Занегин. К кому ты приглашена?
Ариадна. А ты к кому?
Занегин. К американцам.
Ариадна. И я к американцам.
Занегин. Интересно. Кто ж тебя пригласил?
Ариадна. А тебя?
Занегин. Меня посол.
Ариадна. А меня всего-навсего Грунт.
Занегин. Лезет не в свои дела.
Ариадна. Его дела — только ты. А я ничтожество. Кому я могу быть интересна…
Занегин. Успокойся. Я точно такое же ничтожество, если живу с тобой.
Ариадна. Только по временам. По настроению.
Занегин. Ты тоже по настроению.
Ариадна. Твоему. Ему не понадобилось бы приглашать меня, если бы ты позвал меня с собой.
Занегин. У меня приглашение на одного.
Ариадна. Видимо, у Грунта на двоих.
Занегин. Ты его попросила?
Ариадна. Нет. Он сам.
Занегин. Но ты знала, что я иду? Для чего этот спектакль? Почему просто не сказать, что мы идем вместе?

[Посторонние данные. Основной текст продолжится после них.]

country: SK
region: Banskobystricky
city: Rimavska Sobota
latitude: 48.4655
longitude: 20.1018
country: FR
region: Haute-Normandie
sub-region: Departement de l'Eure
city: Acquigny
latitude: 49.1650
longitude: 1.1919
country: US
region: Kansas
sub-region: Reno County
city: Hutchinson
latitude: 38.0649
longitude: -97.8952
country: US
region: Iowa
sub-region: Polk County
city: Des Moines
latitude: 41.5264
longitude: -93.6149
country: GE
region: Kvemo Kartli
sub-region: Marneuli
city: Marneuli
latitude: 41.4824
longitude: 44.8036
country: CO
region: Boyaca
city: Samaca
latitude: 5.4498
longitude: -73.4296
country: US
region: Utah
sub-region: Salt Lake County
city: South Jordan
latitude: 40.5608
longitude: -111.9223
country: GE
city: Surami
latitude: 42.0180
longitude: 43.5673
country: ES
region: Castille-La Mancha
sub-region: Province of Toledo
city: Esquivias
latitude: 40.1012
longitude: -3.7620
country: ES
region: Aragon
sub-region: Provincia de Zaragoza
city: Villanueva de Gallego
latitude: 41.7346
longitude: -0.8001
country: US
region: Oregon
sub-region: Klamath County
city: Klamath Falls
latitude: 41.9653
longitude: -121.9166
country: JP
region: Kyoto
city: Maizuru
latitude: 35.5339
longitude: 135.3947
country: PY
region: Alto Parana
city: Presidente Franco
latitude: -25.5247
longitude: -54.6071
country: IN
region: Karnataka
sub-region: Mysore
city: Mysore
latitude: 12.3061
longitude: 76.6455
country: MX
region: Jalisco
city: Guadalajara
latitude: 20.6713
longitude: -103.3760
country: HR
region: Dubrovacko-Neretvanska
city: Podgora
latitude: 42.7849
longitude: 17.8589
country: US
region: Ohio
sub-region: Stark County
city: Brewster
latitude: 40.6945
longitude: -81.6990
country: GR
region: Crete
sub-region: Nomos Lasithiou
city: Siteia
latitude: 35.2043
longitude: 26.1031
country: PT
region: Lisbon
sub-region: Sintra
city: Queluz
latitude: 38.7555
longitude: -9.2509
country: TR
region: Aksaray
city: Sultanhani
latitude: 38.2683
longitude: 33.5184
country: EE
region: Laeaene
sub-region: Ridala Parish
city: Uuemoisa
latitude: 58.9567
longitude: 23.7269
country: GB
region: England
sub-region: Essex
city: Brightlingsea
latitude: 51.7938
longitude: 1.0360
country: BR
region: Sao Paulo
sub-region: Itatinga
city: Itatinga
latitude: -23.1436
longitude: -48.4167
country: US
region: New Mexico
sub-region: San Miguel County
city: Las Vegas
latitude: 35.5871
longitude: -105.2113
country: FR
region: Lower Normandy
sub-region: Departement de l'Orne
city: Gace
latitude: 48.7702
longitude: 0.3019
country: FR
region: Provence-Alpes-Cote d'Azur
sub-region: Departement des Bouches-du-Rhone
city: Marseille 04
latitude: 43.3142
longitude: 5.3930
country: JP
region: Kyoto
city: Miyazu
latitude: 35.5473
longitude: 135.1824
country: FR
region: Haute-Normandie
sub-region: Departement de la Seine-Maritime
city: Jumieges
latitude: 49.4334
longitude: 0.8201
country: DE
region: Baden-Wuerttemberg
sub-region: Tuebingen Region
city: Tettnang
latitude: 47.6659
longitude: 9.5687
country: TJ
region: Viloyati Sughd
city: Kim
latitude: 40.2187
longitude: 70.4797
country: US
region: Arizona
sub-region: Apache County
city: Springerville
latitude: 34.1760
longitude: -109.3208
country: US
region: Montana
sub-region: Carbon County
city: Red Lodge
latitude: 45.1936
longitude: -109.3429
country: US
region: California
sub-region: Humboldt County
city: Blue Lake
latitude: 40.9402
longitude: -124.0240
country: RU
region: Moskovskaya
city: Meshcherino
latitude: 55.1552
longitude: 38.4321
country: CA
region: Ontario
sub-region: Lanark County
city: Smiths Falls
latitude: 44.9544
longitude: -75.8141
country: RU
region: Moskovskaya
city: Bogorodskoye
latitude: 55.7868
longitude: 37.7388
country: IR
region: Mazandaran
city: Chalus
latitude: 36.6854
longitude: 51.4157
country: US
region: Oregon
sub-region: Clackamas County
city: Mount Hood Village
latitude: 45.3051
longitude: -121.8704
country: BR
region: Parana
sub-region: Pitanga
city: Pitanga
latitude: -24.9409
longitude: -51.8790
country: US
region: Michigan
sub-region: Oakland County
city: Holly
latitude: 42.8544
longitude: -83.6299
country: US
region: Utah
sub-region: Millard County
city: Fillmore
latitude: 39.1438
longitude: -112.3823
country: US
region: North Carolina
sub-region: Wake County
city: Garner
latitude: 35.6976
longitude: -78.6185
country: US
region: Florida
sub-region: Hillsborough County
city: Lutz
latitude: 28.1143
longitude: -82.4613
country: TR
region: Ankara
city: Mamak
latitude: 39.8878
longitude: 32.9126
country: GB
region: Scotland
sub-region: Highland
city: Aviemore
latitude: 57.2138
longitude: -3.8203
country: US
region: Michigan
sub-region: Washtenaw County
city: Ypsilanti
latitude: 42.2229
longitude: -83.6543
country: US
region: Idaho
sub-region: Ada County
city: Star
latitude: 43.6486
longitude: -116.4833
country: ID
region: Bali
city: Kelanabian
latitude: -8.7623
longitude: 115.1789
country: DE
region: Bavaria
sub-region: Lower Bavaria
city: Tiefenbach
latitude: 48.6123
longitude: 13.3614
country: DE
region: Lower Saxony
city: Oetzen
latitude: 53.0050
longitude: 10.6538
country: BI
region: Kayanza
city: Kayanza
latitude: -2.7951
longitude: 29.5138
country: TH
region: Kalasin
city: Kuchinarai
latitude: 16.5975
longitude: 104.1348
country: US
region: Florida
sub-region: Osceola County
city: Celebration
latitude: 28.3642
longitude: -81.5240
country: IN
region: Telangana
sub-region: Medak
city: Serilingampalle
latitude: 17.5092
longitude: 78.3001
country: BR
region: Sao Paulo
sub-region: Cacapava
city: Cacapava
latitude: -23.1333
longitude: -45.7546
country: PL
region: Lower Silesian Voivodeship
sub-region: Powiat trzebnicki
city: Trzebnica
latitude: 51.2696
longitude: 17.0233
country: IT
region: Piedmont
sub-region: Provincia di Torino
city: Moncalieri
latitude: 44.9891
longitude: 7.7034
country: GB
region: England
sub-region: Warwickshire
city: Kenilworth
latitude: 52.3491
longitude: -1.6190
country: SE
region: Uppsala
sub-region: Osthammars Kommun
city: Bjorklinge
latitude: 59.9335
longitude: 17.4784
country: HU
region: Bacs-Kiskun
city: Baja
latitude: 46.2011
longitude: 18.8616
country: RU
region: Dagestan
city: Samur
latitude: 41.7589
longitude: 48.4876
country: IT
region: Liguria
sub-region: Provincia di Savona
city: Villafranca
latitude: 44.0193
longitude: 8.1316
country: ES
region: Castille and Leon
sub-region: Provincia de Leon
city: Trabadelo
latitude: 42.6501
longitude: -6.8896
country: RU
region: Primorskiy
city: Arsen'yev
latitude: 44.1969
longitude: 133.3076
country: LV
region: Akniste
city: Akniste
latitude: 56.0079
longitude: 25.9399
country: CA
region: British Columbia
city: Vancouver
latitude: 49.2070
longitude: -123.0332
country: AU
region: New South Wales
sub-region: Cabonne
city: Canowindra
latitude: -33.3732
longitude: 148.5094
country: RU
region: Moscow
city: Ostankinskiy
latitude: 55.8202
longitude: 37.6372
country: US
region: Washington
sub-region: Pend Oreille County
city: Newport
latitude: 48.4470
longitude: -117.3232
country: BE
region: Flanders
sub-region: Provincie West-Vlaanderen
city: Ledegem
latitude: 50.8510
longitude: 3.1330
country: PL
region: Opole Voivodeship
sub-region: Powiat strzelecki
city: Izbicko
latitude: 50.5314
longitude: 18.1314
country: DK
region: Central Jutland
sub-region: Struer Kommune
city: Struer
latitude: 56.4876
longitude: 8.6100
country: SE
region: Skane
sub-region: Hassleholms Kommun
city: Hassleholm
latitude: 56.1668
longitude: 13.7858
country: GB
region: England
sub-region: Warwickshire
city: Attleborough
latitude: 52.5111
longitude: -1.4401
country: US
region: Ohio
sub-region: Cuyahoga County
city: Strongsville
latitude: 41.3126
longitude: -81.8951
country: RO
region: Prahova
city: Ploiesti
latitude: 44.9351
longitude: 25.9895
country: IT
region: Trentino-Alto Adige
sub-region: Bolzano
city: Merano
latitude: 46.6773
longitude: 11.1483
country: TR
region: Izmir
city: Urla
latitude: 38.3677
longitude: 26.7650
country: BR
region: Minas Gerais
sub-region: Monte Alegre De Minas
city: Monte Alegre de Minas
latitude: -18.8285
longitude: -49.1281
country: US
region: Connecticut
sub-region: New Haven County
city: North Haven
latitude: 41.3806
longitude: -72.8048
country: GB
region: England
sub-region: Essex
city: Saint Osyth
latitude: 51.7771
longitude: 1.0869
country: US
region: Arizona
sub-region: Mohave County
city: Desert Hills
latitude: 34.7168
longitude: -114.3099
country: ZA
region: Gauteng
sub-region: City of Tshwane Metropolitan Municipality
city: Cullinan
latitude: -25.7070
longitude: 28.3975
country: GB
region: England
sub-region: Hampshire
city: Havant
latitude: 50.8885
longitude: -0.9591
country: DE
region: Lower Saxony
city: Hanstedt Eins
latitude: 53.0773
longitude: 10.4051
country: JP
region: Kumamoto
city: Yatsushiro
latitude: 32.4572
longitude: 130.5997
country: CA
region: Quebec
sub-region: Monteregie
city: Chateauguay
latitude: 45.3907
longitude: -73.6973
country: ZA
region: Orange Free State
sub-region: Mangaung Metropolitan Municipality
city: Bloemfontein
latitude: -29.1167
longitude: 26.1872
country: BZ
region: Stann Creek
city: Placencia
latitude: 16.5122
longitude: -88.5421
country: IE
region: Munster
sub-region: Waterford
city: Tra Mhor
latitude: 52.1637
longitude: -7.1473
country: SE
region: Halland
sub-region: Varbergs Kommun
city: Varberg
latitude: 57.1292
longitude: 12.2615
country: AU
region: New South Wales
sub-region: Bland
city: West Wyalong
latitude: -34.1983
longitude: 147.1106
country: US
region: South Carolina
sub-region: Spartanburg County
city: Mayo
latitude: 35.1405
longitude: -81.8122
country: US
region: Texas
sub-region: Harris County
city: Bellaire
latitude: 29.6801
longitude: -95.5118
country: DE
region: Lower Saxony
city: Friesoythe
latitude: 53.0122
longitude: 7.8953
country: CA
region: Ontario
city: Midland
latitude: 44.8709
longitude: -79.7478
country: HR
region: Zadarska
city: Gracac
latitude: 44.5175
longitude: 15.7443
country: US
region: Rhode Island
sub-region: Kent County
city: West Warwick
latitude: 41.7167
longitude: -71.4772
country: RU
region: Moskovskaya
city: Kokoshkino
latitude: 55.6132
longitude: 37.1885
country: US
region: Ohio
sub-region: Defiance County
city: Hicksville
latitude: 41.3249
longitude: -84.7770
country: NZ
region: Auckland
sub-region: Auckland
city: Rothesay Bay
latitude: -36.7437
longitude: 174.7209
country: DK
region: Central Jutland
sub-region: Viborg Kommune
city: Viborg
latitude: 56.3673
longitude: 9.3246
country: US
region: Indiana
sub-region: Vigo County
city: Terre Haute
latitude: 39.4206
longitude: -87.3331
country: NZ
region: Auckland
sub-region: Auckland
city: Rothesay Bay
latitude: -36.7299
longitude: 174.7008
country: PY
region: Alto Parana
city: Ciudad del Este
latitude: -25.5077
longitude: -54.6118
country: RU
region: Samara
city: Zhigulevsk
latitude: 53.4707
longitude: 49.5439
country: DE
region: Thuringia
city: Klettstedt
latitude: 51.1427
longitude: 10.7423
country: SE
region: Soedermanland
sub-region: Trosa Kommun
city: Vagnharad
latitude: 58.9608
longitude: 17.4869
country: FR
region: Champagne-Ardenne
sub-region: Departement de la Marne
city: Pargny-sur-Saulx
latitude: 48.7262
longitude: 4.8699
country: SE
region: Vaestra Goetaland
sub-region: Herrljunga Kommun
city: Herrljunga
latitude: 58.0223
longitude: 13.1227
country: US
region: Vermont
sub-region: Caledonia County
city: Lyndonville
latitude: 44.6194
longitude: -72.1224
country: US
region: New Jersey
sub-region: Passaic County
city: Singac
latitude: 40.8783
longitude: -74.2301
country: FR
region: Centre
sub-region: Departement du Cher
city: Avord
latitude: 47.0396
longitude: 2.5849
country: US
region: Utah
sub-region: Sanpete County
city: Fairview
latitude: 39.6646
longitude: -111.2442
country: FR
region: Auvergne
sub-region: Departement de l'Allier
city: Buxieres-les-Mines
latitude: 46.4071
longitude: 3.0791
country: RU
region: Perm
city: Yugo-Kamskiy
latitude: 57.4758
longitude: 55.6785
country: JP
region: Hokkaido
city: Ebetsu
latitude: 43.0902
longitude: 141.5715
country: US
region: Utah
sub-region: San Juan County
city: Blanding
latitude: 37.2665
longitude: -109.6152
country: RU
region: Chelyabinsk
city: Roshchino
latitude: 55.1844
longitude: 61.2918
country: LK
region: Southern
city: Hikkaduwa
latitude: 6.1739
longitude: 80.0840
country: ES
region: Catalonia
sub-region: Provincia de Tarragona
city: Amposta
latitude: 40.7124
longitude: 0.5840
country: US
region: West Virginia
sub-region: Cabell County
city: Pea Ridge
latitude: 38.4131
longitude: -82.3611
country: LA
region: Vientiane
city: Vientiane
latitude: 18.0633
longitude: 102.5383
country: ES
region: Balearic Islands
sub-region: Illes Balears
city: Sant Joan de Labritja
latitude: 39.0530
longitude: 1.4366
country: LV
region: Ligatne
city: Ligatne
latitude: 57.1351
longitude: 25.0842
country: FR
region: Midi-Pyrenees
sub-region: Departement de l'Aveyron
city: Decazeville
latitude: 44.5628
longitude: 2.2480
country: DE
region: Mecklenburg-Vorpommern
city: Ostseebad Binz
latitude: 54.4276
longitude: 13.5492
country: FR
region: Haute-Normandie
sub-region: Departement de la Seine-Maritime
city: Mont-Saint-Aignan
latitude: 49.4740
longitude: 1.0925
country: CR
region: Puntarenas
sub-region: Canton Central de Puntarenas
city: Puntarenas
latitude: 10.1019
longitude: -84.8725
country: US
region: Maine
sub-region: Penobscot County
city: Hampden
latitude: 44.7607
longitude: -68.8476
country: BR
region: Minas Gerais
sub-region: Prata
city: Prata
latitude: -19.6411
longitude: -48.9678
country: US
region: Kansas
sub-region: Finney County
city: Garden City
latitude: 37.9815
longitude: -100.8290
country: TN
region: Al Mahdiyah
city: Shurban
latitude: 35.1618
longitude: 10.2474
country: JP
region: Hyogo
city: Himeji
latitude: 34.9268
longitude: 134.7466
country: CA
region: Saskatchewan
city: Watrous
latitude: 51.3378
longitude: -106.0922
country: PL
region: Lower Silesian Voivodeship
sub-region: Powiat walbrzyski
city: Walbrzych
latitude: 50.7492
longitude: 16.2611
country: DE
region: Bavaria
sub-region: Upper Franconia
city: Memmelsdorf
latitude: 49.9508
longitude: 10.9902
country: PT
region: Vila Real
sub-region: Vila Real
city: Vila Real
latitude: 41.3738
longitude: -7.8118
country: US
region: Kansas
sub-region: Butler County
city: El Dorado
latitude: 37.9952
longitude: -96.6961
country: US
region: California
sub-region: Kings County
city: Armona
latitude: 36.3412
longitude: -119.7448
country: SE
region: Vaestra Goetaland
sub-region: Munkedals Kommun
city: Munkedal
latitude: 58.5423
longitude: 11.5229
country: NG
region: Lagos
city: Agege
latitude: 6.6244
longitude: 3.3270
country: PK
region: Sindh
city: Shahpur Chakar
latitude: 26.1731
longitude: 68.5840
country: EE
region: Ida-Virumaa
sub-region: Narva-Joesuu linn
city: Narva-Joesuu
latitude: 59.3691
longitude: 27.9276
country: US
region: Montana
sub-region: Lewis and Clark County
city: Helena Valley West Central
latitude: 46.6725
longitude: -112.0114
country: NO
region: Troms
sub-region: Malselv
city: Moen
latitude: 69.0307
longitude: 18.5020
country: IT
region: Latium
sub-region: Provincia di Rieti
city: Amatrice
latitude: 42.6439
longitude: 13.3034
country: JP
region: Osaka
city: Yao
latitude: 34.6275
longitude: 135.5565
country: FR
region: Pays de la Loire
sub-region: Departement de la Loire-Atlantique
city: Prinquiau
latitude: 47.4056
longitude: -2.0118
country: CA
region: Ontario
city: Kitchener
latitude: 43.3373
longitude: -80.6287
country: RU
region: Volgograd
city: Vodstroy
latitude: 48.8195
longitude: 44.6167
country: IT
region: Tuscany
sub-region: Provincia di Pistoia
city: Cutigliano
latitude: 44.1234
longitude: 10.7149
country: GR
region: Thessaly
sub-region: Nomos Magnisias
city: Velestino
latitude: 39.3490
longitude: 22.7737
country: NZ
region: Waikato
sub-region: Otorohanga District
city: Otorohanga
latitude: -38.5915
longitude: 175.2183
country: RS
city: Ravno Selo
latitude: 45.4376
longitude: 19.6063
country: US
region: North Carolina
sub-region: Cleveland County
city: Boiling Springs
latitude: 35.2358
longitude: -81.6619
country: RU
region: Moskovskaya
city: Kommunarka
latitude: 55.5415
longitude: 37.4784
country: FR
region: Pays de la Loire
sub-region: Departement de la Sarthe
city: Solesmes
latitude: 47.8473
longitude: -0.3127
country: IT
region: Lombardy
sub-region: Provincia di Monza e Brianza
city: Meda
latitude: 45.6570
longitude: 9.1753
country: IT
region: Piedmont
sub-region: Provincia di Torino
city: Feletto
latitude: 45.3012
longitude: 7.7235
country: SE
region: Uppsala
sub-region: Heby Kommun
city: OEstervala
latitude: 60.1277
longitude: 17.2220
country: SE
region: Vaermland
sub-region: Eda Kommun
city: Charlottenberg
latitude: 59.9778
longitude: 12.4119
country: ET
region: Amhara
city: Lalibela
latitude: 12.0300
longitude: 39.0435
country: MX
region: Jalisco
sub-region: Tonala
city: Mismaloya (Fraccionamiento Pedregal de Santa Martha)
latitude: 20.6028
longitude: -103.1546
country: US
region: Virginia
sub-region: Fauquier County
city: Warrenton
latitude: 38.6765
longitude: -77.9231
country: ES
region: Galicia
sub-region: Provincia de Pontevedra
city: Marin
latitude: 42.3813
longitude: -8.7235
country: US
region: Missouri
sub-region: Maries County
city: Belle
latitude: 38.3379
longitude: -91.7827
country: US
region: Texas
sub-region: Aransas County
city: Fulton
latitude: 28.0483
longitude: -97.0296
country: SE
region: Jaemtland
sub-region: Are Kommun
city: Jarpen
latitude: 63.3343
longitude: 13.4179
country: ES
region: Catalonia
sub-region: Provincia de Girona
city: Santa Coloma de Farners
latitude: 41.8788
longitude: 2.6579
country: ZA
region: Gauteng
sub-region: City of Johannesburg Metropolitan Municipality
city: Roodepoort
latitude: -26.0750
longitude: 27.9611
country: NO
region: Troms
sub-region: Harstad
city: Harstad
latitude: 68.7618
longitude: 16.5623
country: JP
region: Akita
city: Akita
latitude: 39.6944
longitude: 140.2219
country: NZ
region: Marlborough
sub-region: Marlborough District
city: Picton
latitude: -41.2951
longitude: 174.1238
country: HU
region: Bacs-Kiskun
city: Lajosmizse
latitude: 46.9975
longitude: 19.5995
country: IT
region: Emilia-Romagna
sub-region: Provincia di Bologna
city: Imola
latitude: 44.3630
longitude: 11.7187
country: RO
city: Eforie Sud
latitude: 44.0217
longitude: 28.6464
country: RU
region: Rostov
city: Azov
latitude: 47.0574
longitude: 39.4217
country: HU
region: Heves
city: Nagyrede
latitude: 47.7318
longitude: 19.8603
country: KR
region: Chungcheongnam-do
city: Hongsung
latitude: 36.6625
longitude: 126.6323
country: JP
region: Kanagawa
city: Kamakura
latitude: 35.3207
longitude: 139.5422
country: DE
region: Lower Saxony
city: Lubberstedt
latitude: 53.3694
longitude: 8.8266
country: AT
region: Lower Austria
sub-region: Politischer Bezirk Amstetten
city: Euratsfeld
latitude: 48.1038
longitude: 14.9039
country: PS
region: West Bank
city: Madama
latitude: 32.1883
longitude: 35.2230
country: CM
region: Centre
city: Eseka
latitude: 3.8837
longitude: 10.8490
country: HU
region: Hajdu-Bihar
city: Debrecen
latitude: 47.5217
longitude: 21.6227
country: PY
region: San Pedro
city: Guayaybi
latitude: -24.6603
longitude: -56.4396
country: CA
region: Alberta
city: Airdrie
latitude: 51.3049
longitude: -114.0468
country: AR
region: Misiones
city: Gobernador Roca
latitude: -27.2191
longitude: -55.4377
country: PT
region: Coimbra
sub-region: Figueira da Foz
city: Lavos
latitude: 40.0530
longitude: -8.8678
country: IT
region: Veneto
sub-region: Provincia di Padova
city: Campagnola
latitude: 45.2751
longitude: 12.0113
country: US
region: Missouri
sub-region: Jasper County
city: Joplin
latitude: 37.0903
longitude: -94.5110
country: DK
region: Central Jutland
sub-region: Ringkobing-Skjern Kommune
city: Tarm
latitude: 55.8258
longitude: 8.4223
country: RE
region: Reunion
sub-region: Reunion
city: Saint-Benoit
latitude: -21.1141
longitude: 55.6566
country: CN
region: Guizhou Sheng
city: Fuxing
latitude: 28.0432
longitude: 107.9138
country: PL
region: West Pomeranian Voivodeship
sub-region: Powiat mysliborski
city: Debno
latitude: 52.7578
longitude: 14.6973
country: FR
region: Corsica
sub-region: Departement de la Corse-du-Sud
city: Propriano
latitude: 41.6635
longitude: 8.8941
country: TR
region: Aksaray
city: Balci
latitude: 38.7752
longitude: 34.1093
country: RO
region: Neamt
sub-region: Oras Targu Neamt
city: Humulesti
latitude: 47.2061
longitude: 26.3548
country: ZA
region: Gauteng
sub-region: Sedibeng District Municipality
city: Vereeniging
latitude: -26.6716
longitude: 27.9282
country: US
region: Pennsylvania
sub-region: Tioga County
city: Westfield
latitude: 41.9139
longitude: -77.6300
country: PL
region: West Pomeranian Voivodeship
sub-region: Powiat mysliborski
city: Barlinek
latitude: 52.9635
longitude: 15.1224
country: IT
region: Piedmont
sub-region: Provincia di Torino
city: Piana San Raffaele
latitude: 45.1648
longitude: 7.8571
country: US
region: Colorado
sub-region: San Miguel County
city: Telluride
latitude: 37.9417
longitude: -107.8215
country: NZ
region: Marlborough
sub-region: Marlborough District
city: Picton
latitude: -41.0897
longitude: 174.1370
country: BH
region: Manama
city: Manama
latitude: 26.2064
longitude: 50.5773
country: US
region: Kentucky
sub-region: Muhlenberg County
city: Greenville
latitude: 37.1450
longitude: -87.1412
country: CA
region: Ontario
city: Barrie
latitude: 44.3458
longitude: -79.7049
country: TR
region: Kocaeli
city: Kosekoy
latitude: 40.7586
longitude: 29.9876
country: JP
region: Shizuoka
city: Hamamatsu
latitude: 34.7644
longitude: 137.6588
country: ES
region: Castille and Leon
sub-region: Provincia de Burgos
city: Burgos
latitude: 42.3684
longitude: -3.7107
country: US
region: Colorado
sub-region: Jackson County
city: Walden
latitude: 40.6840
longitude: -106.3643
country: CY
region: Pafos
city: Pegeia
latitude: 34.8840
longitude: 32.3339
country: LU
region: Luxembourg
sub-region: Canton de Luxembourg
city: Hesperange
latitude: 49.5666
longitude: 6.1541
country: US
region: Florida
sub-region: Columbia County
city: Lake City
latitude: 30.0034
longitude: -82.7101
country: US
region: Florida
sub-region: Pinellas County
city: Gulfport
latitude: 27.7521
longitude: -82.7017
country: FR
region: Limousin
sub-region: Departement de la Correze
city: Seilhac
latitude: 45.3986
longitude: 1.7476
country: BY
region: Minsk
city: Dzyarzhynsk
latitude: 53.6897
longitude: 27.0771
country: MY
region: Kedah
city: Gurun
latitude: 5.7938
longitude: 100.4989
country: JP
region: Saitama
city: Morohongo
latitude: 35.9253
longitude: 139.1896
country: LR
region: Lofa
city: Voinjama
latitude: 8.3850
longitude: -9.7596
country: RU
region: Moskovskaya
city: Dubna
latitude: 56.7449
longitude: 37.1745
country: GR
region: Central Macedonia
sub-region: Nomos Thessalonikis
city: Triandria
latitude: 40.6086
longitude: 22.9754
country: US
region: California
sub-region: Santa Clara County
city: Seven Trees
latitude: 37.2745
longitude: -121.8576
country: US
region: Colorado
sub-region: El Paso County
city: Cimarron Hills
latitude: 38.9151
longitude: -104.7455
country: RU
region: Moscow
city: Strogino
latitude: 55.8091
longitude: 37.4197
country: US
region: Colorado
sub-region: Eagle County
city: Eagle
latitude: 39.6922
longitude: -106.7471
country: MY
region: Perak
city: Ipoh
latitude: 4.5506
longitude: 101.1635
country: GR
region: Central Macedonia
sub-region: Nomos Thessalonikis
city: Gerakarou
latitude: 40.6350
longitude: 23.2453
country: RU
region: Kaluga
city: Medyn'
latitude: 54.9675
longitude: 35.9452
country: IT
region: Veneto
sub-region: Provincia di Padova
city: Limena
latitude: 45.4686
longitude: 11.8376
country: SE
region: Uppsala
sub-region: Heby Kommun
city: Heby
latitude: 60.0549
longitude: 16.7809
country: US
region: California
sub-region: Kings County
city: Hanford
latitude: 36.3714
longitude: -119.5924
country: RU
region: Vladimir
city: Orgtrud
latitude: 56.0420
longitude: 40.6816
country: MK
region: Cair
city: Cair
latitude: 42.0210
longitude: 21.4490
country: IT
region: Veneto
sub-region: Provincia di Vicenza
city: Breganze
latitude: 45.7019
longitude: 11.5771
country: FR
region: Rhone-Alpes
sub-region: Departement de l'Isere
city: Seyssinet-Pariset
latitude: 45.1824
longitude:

Ариадна. Я иду не вместе. Я иду с Грунтом.
Занегин. И как ты себе это представляешь? Ты будешь на приеме делать вид, что мы незнакомы?
Ариадна. Не знаю. Я никогда раньше не была на приемах.
Занегин. Зачем ты идешь? Следить за мной? Кто тебе предложил?
Ариадна. Грунт.
Занегин. Ты хочешь сказать, что Грунт — гэбэшник? Я так и думал.
Ариадна. Я хочу сказать, что ты полный псих. Спать с тобой невозможно. Разговаривать невозможно. Жить невозможно.
Занегин. Если невозможно, зачем живешь?
Ариадна. Я не живу.
Занегин. Зачем тогда надеваешь это платье?
Ариадна. Идти на прием.
Занегин. Сними.
Ариадна. Ты считаешь, оно мне не идет?
Занегин. Снимай.
Ариадна. Ты хочешь, чтобы я его сняла?
Занегин. Я сказал.
Ариадна. Ты, правда, хочешь? Ты хочешь, чтобы я сейчас разделась?…
Близко подходит к нему.
Занегин. Ты что?… Я сегодня ничего не пил.
Ариадна. Налить тебе? У нас где-то оставалось… О Господи, я должна его спаивать, чтобы он меня захотел!…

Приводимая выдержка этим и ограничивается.